NEW YORK — Retail sales increased a modest 3% during a longer holiday season this year, as homebound shoppers spent more on furnishing and food but less on clothing and jewelry, according to figures released Saturday by a firm that tracks all forms of payments.
The increase fell short of predictions from the National Retail Federation, the nation’s largest retail trade group, which had expected sales to rise between 3.6% and 5.2% compared with 2019.

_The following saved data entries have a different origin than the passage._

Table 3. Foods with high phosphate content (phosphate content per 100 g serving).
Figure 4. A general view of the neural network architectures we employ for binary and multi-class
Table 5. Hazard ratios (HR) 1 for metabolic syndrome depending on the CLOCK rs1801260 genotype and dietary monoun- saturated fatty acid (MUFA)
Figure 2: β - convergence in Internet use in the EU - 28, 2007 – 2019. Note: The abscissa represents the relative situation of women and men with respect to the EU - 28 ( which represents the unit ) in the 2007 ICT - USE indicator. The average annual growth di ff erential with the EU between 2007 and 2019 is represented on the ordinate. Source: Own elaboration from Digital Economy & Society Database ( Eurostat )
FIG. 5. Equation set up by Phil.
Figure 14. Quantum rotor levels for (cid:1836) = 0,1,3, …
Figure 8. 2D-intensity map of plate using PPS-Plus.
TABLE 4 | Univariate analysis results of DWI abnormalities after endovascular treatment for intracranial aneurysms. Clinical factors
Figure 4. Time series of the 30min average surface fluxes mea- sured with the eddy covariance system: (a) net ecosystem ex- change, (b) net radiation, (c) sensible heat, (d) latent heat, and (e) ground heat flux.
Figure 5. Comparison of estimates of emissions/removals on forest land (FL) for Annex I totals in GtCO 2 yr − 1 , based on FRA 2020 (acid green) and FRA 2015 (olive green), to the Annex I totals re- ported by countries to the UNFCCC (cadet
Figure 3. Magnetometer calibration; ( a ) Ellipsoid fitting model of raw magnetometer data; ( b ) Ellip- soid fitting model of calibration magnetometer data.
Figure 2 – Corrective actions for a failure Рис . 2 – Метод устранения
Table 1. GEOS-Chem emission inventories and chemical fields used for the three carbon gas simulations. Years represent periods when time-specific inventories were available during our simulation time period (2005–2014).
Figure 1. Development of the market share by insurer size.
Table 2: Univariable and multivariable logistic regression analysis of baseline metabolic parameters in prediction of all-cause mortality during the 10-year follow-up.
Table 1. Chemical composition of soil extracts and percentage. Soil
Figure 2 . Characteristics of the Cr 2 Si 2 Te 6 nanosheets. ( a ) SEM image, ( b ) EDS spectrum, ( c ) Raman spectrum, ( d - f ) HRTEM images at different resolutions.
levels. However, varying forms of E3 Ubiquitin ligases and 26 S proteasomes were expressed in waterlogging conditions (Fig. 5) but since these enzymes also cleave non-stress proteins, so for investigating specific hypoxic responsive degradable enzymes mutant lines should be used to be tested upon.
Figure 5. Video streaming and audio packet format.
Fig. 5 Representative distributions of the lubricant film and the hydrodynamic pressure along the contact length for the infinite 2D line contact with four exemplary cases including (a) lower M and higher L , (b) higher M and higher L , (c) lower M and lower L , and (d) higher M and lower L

As expected, a surge in online shopping fueled much of the spending. Online sales rose a record 49% year-overyear between Oct. 11 and Dec. 24, according to the Mastercard SpendingPulse figures, which exclude services, automotive and gasoline sales.
The holiday shopping season was considered longer this year as retailers offered promotions sooner and encouraged customers to get a jump-start to avoid delivery delays. During the traditional holiday period, between Nov. 1 and Dec. 24, retail sales rose 2.4% year-over-year, according to Mastercard’s data.
Steve Sadove, senior adviser for Mastercard and former chief executive officer and Chairman of Saks Inc., said the surge in online spending and the early shopping were “a testament to the holiday season and strength of retailers and consumers alike.”
Buying trends benefited e-commerce giant Amazon and big-box stores like Target and Walmart, which already had robust e-commerce operations and were allowed to stay open during the pandemic, attracting shoppers who wanted to avoid visiting multiple stores.
But the pandemic has been detrimental for smaller shops, clothing brands and department stores, which had already been struggling to adapt to the rise of online shopping. More than 40 U.S. retailers have filed for Chapter 11 bankruptcy protection since the pandemic started forcing shutdowns in March.
Holiday department store
sales fell 10.2% year- overyear, according to Mastercard. Spending on apparel plunged 19.1%, and jewelry sales fell 2.3%.
Shoppers instead invested in their homes. Furniture and furnishing sales increased 16.2%, while spending on home improvement rose 14.1%. Consumers also favored electronics and appliances, a category where sales rose 6%.
Clothing stores and specialty retailers offered big discounts and promoted curbside pickup in the hopes of rescuing the holiday season and surviving a difficult year. There was some payoff, as online clothing sales rose 15.7%, according to Mastercard. E-commerce sales at department stores also ticked up 3.3%.
According to JPMorgan Chase, which tracks activity on 30 million of its debit and credit cards, spending from roughly Oct. 30 through Dec. 14 was down 5.4% from the equivalent period last year.
Along with 40 retailers filing for bankruptcy protection, more than 8,600 stores have closed this year, according to Coresight Research. Just in the past month, music chain Guitar Center Inc. and clothier Francesca’s Holdings Corp. filed for Chapter 11 bankruptcy. Meanwhile, retailers like Neiman Marcus and J.C. Penney that emerged from bankruptcy this fall are looking to regain their footing.